Rae Lewis Thornton spent an early morning waxing and replacing the tiles in her kitchen floor. As a single woman living alone, there’s no man around to play “Mr. Fix It,” though she doesn’t require one. She actually started in the early a.m. the night before. It was backbreaking work, but it needed to be done.
“It took awhile, but I got most of it done. I’ve still got some more work to do,” said Thornton.
Striping and waxing tiles seems like any normal activity, but not necessarily for someone fighting a long battle with AIDS. The Chicago native has traveled the world as a lecturer, sharing her personal story of struggling with the disease, and trying to wake up others to get educated and tested.
But through all of her travels, talks and appearances, somebody still has to do those floors. And that, in a unique way, is part of her message. You can live with AIDS.

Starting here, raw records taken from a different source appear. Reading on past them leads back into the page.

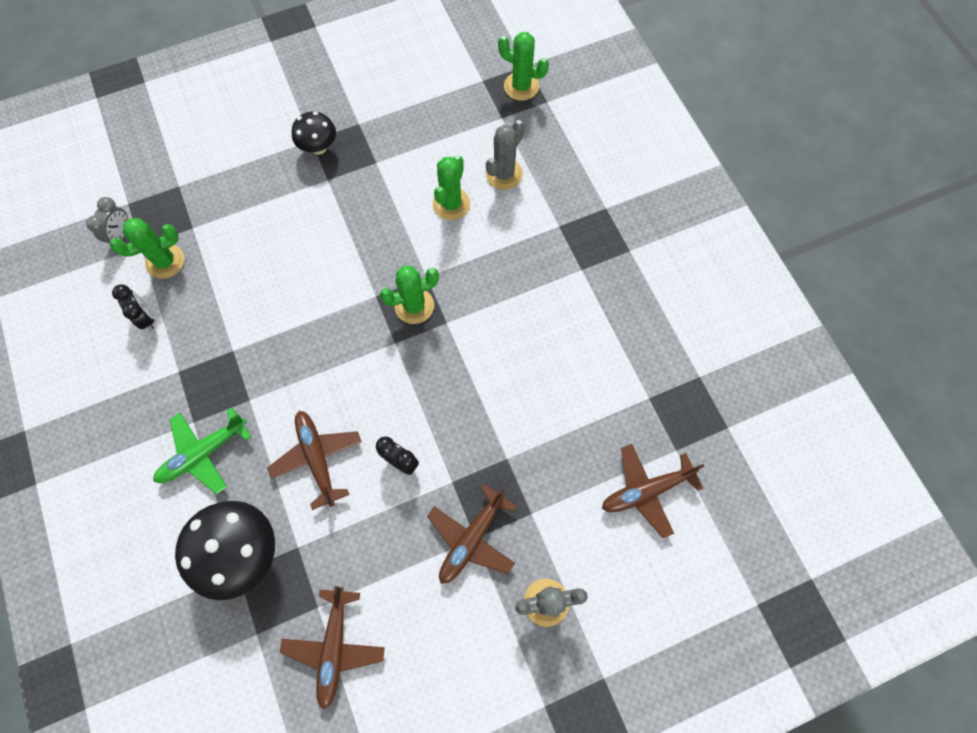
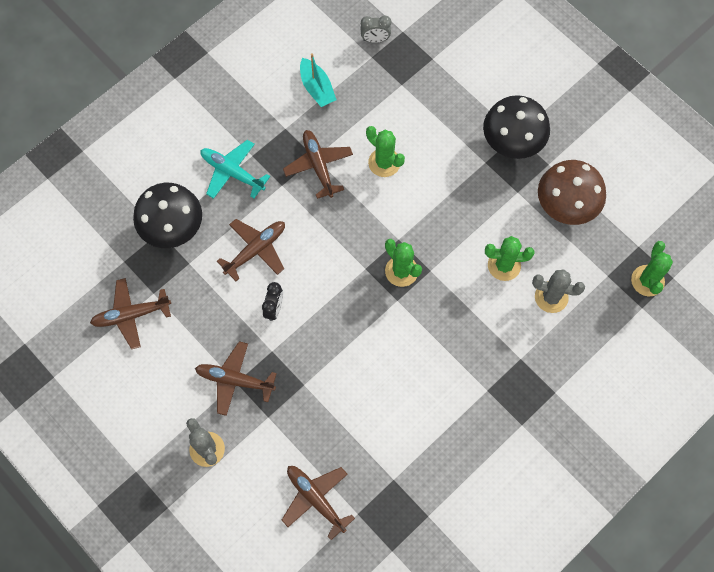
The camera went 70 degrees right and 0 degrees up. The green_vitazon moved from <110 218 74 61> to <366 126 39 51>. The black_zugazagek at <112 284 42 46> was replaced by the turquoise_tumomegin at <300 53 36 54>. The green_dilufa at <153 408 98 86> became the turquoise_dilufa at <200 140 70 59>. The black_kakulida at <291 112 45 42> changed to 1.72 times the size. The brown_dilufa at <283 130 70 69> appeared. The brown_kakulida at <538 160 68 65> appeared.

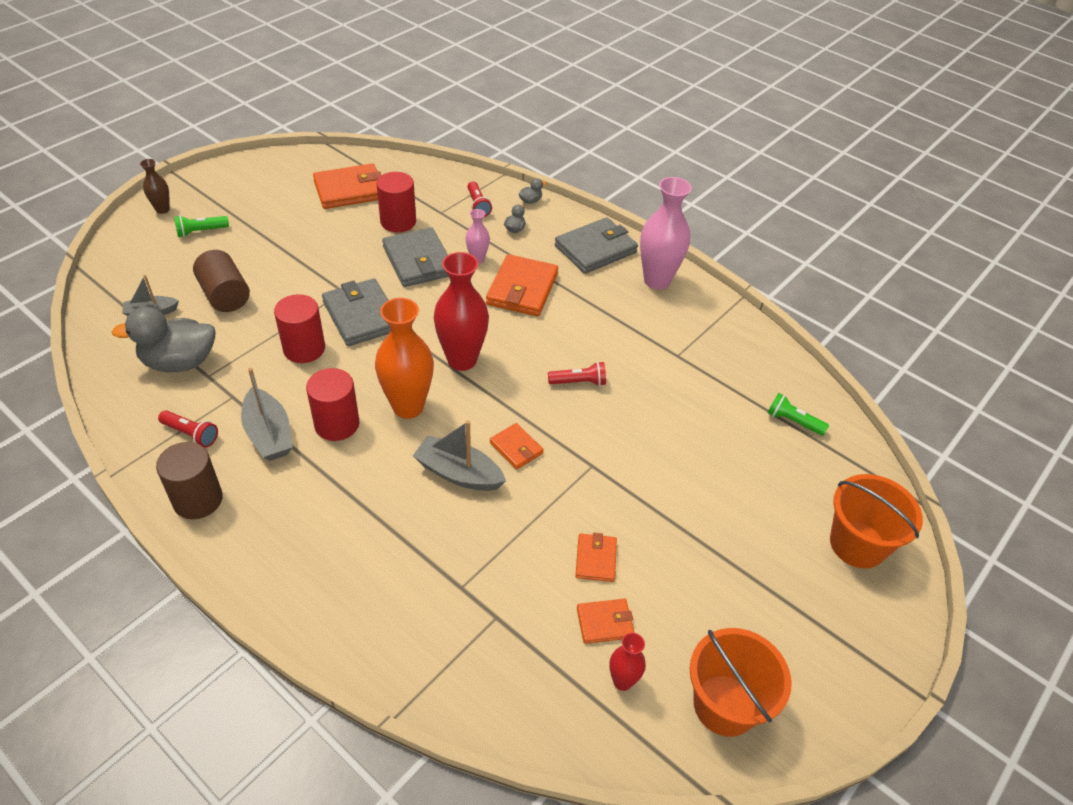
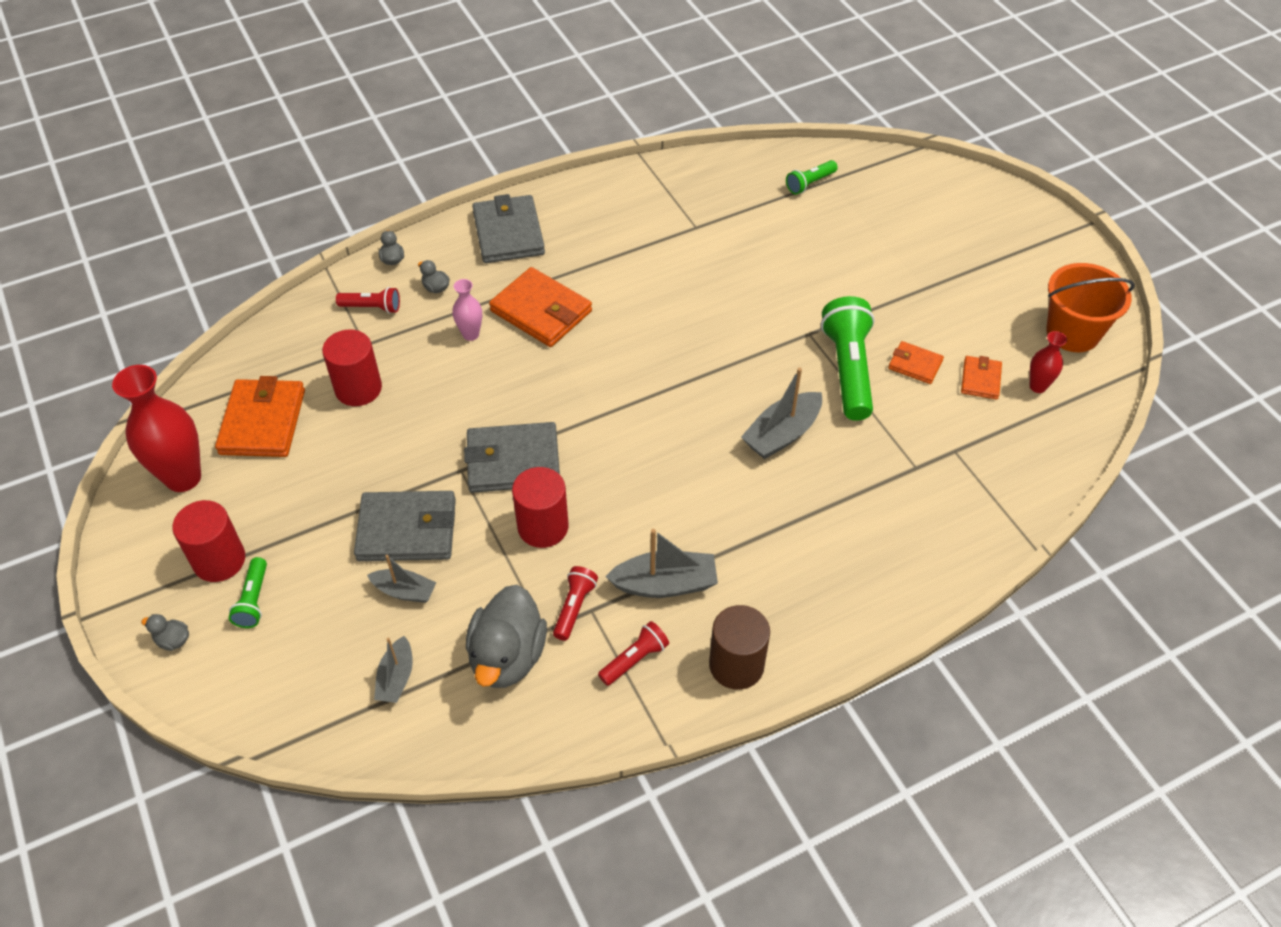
The camera went 65 degrees left and 5 degrees up. The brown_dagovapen at <140 159 29 55> was replaced by the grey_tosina at <141 614 48 37>. The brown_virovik at <193 250 57 62> was replaced by the grey_tumomegin at <367 555 69 48>. The red_virovik moved from <306 368 53 73> to <172 500 73 82>. The orange_dagovapen at <375 298 59 121> disappeared. The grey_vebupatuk moved from <382 227 67 60> to <354 491 102 70>. The red_dagovapen moved from <434 252 55 119> to <112 365 89 127>. The orange_vebupatuk at <490 423 54 47> disappeared. The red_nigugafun moved from <548 362 58 24> to <553 566 45 75>. The pink_dagovapen at <640 177 52 113> disappeared. The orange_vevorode at <830 474 93 94> disappeared. The green_nigugafun at <821 296 54 125> appeared.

Thornton was diagnosed with HIV in 1986 at age 23. She kept it secret from friends and family for seven years, until she developed full-blown AIDS. She decided to not only reveal her condition but advocate for awareness, which she’s done for the last 14 years.
She’s cut back on public speaking engagements in recent years. But despite having full-blown AIDS, she doesn’t have a physical mark of the disease on her. Her daily regimen includes countless medication.
In her first-ever book, Amazing Grace: Letters Along my Journey, she tries to let other survivors know that they are not alone and that life does indeed go on.
Articles written about Thornton focus on her as a crusader and not so much as a domestic diva. But it’s a contrast that shows both the extraordinary and the ordinary.
“One of the things that I’ve done is I’ve made my life an open book and people have responded to that open book,” she said.
Thornton, who resides on the South Side, just finished a tour of 15 South and West Side black churches, sponsored in part by a grant from Illinois Department of Public Health.
She was in Austin recently for New Pleasant Valley Church’s AIDS Walk and Health Fair. The black church, she said, has been one of the last places to expect AIDS awareness to come from. But some have stepped up to the plate.
“The black church has been slow, but they’re starting to respond,” said Thornton. “The church is the core of the African-American community and so taking it to them and in their own setting, in a way, has made it more comfortable with them. There’s just this need to address this in the African-American community, and I thought the church would be a good place.”
The black community is among the hardest hit in terms of infections and fatalities. HIV is the number one killer for African Americans between 25 and 44. Of the more than one million HIV-positive Americans, nearly half, 47 percent, are black. And African-American women make up 72 percent of all new cases of women with HIV/AIDS.
Thornton has given countless lectures and talks about her experience. After numerous requests from publishers over the years, she finally sat down to pen her first book.
Amazing Grace: Letters Along my Journey is semi-biographical. She tells her story in her own words. Over the years, other AIDS survivors have reached out to her. She included letters from sufferers, families and friends of those infected with HIV/AIDS.
“One of the things the book does is it lets people know that they aren’t the only ones who had a false image about HIV,” Thornton said, noting that AIDS remains a difficult issue for the black community to grapple with.
“Everybody knows about HIV; it is no longer a mystery. However, in the African-American community, there is this unbelievable denial that this issue has impacted our community.
Thornton thinks the denial stems from cultural and social attitudes by blacks. All of the issues categorized by the disease?”promiscuity, homosexuality, intravenous drug use, unprotected sex?”are historically and socially unacceptable among blacks, she said.
“I try to analyze what this is, our inability to respond to this disease,” she said. “This is unlike African Americans. We deal with issues that face us, and we deal with them head on. But there is some kind of subconscious connection to HIV and what it means and what it stands for. So it is difficult trying to even analyze what has paralyzed us around this issue.”
She said a majority of those infected don’t know that they are. Many find out their HIV status after having full-blown AIDS, Thornton said. The best treatment for HIV, she said, is the earliest treatment.
“If you knew what I knew, you wouldn’t want to have AIDS,” she confessed. “I put on a good front. You know, I make myself pretty, and I do what I got to do when I step out of those doors, but it’s the most difficult thing I’ve ever had to do?”physically, emotionally, mentally, spiritually, [and] socially.”